How Everything Falls Into Place

If you over-esteem great men,
people become powerless.
If you overvalue possessions,
people begin to steal.

The Master leads
by emptying people’s minds
and filling their cores,
by weakening their ambition
and toughening their resolve.
He helps people lose everything
they know, everything they desire,
and creates confusion in those
who think that they know.

Practice not-doing,
and everything will fall into place.

-Lao Tzu-
(Tao Te Ching, chapter 3, translation by Stephen Mitchell)

How Everything Falls Into Place

Having introduced us to the eternal reality, which Lao Tzu names the Tao, and telling us that the mystery of the eternal reality isn’t something we can realize until we are free from desire, we set out on our journey toward freedom. Lao Tzu told us that even though we are caught in desire, we can still see the manifestations of the Tao; and, because both the mystery and the manifestations arise from the same source, we can trace these manifestations, back to the source. That, my friends, is the gateway to all understanding.

So, we took our first steps, yesterday. Lao Tzu identified the manifestations of the Tao as all particular things; and, he said that naming is their origin. So, we began talking of how yin and yang create each other, support each other, define each other, depend on each other, and follow each other. The mystery of yin and yang is beyond us, right now. But their manifestations, being and non-being, difficult and easy, long and short, high and low, before and after, are something we can see, and understand.

As we come to understand how yin and yang complement each other, how they always work together to bring about balance, we will find ourselves getting closer to our goal, the Source. And, we will have the Master all along our journey, to show us the way.

Yesterday, we learned a lot from this wise and virtuous person. We learned about the power of letting things come and go. And we learned the importance of letting go of expectations.

Today, Lao Tzu opens the chapter with another lesson in yin and yang. Since yin and yang always bring about balance, if we want to be in harmony with the Tao, we must understand the importance of moderation in all things. Excess always results in deficiency. If you over-esteem great men, the people become powerless. If you overvalue possessions, people begin to steal.

Notice, Lao Tzu is talking to you. Lao Tzu is writing to would-be leaders, and he spotted you, right from the start. So it is, that he shows us how a wise and virtuous person leads.

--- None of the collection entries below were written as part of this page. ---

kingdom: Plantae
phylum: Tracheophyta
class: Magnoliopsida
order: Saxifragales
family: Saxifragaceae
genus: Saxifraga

How do they do it? He already told us they teach without saying anything. Now, he shows us how they work with, rather than against, yin and yang.

Yin is emptying and weakening. Yang is filling and toughening. They accompany each other; and they work on us in the core of our being. Emptying people’s minds, weakening their ambition. Our thoughts, and our desires, are being dealt with here. As our minds empty, what we are in the core of our being gets filled. As our ambition weakens, what we are in the core of our being gets toughened.

This wise and virtuous person helps us to lose everything we think we know, and let go of everything we desire. And, those who resist, who won’t let go of what they think they know, can expect confusion to be the result.

These are the lessons we will be talking about throughout our journey to freedom. If you don’t want to be confused, practice not-doing, and everything will fall into place.

Not-doing isn’t doing nothing, just sitting idly, and getting nothing done. Not-doing is doing without doing. It is the realization that all things do get done, without our interference, without the need to intervene in places we have no business. It is working with, rather than against, nature. Let things come and go without interfering. Don’t try to control outcomes. Don’t use force to get your own way. Just take a step back, and observe the flow of the universe, how things come and go, naturally. Let events take their own course; but this doesn’t mean you can’t shape them as they come. You shape them as you become better acquainted with how things work in our universe. You realize your connection with all beings in the universe; then, you can effortlessly work with them.

We will learn much more about this practice of Wei Wu Wei. It is how spontaneous order arises in our universe. In other words, it is the practice of the Tao. Order emerges out of chaos. Understanding will come spontaneously, and intuitively. And, your actions will come to flow naturally, intuitively and spontaneously. Don’t try to empty your mind. Thoughts will come, let them; thoughts will go, let them, don’t hold on to them. And, don’t try to weaken your ambition or toughen your resolve. Let the Tao do its work in you, as it flows through you. Everything will fall into place.

One thought on “How Everything Falls Into Place”

  1. The timing for this excerpt couldn’t be more perfect as I have been wrestling with my tendency to jump from “thinking” to “action.” What’s missing is this core piece that you’re talking about here, the intersection between doing and non-doing (AKA the Wei Wu Wei). I have been woefully imbalanced in this area leading to confusion and missteps. Excited to now sit with all of this, yield to the Tao, and effortlessly watch things naturally unfold in my life.